Write out everything in the records from the line containing "The value at MINOR is 0. True or false?" down to the line containing "Which slice represents", both included, as a numbered list with blank lines dropped. Leave out the pictures.

## Information provided
####

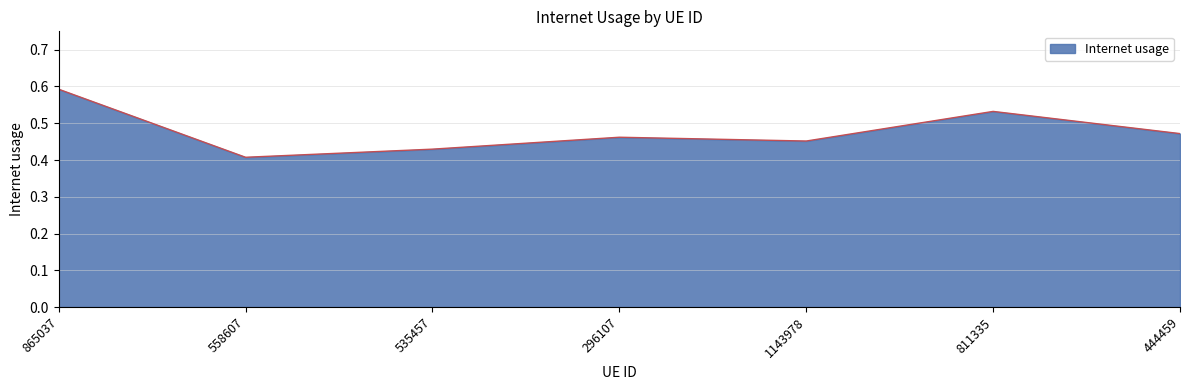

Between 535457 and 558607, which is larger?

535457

####

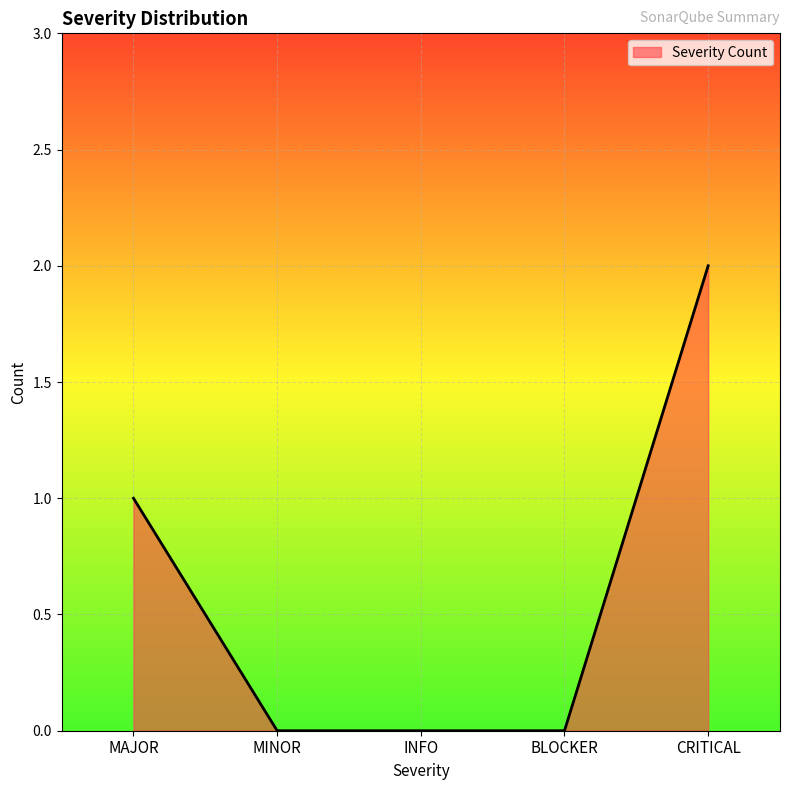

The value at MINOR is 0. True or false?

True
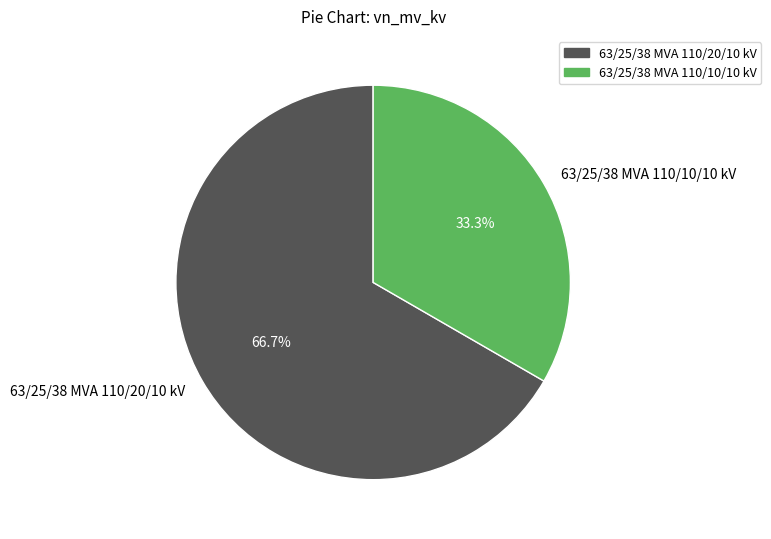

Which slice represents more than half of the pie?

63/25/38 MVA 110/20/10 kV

####

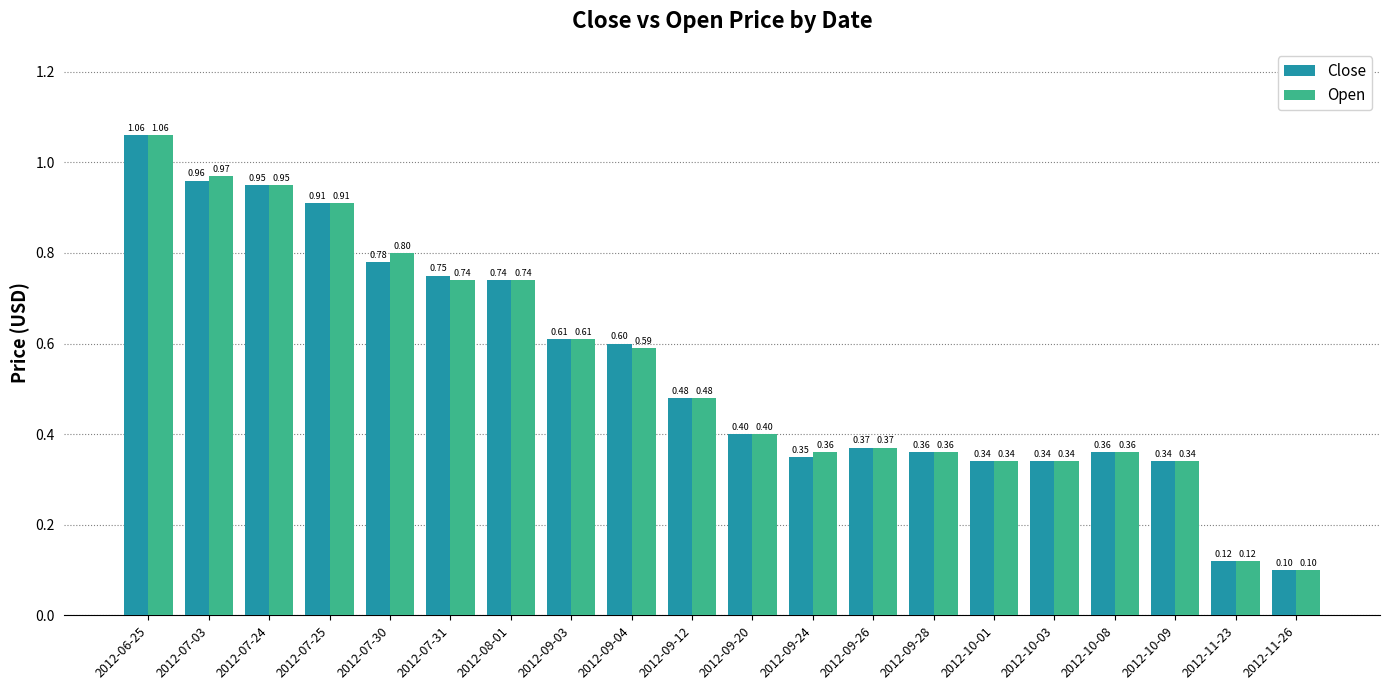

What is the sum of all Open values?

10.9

####

## Exercise result
1. The value at MINOR is 0. True or false?
2. True
3. Which slice represents more than half of the pie?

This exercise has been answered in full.